• AIM OF THE EXERCISE: In the data below, find each line that contains the word "street" and copy it.

*** Begin section ***

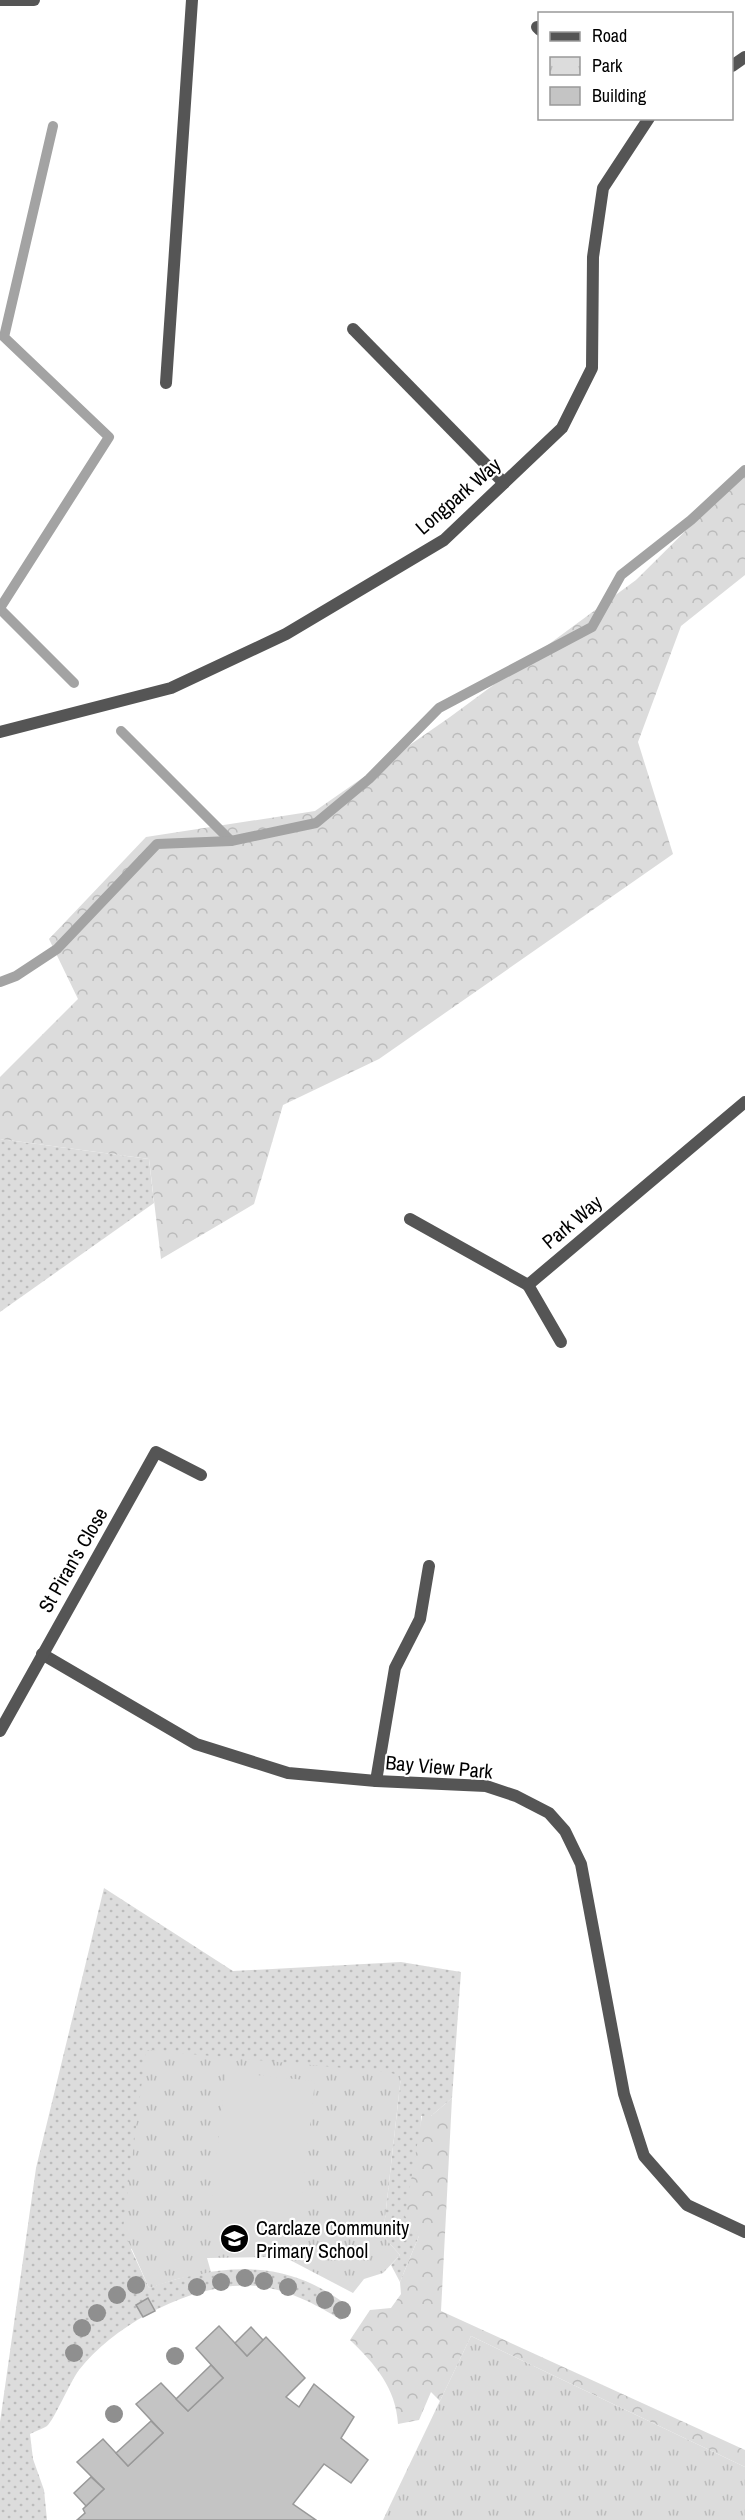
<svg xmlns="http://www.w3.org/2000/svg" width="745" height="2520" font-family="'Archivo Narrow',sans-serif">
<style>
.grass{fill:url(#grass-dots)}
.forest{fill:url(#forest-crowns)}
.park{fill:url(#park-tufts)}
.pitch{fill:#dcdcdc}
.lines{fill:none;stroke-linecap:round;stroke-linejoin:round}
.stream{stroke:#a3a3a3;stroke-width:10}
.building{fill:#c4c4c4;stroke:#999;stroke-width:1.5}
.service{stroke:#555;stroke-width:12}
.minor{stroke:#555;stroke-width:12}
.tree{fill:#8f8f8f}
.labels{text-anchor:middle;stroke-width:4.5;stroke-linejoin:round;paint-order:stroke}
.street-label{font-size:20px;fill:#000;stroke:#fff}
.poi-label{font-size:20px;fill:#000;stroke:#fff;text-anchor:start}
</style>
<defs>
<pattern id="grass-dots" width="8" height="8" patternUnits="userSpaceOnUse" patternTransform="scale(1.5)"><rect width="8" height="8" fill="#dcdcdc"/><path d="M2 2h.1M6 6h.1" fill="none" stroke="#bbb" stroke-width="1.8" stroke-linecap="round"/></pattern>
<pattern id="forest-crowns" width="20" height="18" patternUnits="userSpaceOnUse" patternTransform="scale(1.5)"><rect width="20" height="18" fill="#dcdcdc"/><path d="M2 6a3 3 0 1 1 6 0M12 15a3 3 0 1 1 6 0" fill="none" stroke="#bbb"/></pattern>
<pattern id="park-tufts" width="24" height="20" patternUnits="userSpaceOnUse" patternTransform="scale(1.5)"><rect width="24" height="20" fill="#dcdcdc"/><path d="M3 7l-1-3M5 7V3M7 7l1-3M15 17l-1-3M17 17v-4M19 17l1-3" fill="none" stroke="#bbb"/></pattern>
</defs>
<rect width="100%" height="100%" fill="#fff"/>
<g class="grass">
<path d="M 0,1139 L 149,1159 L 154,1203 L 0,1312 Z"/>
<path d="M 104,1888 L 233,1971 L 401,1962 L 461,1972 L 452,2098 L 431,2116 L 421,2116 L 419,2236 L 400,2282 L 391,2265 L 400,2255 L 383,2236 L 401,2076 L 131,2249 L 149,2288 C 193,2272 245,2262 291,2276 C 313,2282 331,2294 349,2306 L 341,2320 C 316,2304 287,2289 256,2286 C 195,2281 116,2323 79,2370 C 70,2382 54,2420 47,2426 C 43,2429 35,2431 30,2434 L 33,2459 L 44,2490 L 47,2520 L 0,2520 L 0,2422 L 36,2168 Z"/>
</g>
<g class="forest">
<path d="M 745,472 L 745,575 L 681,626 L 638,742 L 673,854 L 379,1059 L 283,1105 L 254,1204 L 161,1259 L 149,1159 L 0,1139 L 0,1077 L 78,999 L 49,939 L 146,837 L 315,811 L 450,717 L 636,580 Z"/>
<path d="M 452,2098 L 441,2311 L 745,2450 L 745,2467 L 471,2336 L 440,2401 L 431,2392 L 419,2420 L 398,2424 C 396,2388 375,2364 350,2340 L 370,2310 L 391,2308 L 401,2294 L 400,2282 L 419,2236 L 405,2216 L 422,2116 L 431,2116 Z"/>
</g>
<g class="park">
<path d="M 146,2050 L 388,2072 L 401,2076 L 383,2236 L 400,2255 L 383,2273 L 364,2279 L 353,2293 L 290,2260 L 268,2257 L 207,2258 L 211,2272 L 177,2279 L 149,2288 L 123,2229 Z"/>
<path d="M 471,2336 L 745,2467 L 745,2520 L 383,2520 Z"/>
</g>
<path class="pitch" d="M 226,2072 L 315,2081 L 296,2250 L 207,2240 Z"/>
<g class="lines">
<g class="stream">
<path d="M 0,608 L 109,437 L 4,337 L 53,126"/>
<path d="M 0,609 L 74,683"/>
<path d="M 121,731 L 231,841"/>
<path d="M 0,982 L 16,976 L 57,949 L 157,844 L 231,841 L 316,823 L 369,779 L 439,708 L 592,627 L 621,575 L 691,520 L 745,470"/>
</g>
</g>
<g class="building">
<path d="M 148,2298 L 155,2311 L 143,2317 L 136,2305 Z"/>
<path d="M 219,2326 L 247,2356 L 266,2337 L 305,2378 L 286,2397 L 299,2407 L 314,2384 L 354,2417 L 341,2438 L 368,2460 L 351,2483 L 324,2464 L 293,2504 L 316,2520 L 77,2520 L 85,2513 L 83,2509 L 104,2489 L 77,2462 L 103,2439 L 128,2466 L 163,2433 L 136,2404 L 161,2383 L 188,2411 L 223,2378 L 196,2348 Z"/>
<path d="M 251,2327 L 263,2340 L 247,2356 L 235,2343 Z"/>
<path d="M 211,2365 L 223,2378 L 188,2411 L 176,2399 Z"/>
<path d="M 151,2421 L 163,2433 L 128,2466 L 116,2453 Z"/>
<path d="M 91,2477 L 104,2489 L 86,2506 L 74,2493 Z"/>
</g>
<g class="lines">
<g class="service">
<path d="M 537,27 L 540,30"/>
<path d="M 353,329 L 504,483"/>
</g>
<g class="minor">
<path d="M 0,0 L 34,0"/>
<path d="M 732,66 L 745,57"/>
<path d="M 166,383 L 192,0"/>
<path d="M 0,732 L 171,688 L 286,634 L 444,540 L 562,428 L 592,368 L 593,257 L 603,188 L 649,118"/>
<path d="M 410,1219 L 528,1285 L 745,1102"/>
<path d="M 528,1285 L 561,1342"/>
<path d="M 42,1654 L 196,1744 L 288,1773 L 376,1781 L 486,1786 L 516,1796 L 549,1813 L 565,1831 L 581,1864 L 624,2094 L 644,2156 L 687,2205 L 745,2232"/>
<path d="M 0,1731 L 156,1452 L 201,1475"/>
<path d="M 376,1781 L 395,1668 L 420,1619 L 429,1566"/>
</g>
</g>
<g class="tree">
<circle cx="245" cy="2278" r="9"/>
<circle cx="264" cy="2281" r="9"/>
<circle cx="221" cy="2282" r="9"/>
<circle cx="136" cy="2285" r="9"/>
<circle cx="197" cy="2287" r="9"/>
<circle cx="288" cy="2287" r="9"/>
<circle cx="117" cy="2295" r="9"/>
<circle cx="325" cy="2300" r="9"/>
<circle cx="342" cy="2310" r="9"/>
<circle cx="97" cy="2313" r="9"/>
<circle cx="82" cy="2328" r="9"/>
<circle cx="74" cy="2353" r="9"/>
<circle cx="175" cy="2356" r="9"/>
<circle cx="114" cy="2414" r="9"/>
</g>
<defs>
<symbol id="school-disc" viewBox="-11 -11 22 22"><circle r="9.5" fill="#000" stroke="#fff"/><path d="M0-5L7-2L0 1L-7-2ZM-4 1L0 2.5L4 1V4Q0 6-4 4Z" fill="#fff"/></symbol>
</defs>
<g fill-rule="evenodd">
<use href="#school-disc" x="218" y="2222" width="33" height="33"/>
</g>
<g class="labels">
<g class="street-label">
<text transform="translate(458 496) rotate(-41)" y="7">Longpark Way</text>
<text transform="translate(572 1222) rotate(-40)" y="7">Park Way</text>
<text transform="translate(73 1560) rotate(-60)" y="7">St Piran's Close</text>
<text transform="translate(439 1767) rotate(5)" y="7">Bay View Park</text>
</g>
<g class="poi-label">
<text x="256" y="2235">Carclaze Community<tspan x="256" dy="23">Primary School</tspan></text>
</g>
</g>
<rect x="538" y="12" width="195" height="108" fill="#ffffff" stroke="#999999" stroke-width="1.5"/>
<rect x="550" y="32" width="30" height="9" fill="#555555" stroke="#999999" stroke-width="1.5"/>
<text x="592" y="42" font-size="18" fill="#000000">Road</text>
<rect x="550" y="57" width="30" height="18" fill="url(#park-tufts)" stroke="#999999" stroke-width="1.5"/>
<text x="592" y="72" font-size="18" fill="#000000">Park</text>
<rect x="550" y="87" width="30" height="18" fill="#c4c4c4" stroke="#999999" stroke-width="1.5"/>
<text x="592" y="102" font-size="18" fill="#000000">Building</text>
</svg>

*** End section ***

• ANSWER TO THIS EXERCISE:
.street-label{font-size:20px;fill:#000;stroke:#fff}
<g class="street-label">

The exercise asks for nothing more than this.